The Los Angeles Times further reports:
A second law enforcement official said FBI agents served a warrant in recent days on Apple to obtain information from Burr’s iCloud account and said agents used data obtained from the California-based company as part of the evidence used to obtain the warrant for the senator’s phone.
A spokesperson for the FBI did not return phone messages seeking comment. A spokeswoman for Burr declined to comment. Burr has said he does not plan to run for reelection in 2022.
Burr’s sell-off — which was publicly disclosed in ranges — amounted to between $628,000 and $1.72 million. The stock trades were first reported by ProPublica.
Burr isn’t the only senator who’s facing allegations of insider trading. Sens. Dianne Feinstein (D-CA) and Kelly Loeffler (R-GA) have become increasingly scrutinized.
UPDATE: Senator Burr has contacted Majority Leader Mitch McConnell (R-KY) and will temporarily step down as chairman of the Intelligence Committee. The Los Angeles Times notes the details of the arrangement.
Sen.

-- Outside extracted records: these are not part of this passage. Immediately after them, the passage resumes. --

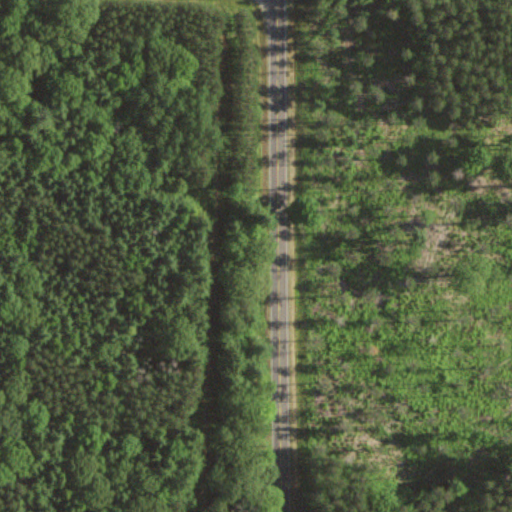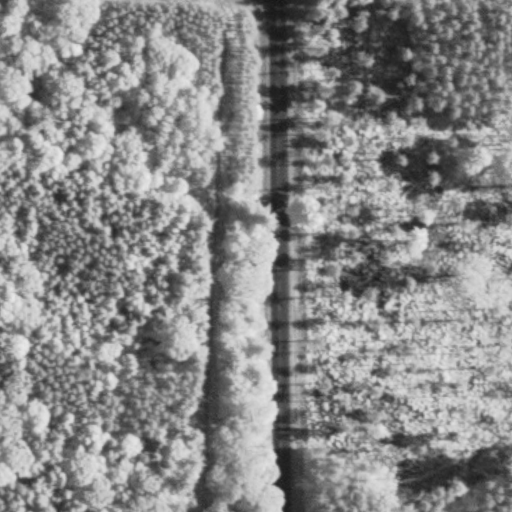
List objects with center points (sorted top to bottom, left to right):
road: (279, 256)
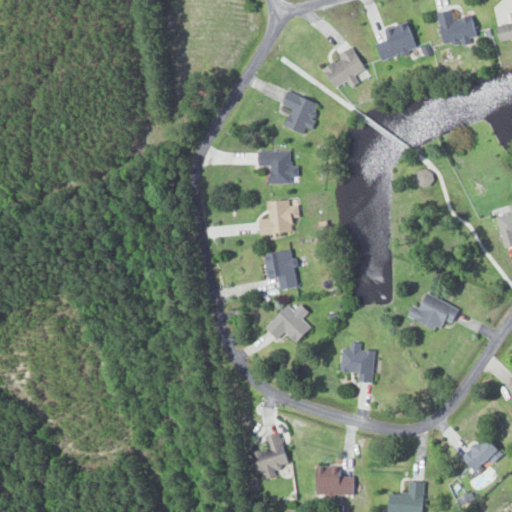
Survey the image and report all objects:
road: (275, 17)
building: (461, 28)
building: (401, 40)
building: (348, 66)
building: (303, 111)
building: (282, 165)
building: (283, 218)
building: (507, 228)
building: (285, 267)
building: (438, 311)
building: (294, 322)
building: (362, 360)
road: (411, 432)
building: (486, 452)
building: (275, 456)
building: (338, 481)
building: (412, 498)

Richard Burr (R-N.C.) said the investigation is a “distraction to the hard work of the committee and the members, and I think that the security of the country is too important to have a distraction.” Senate Majority Leader Mitch McConnell said he and Burr agreed that his decision to step aside “would be in the best interests of the committee” and would take effect Friday evening.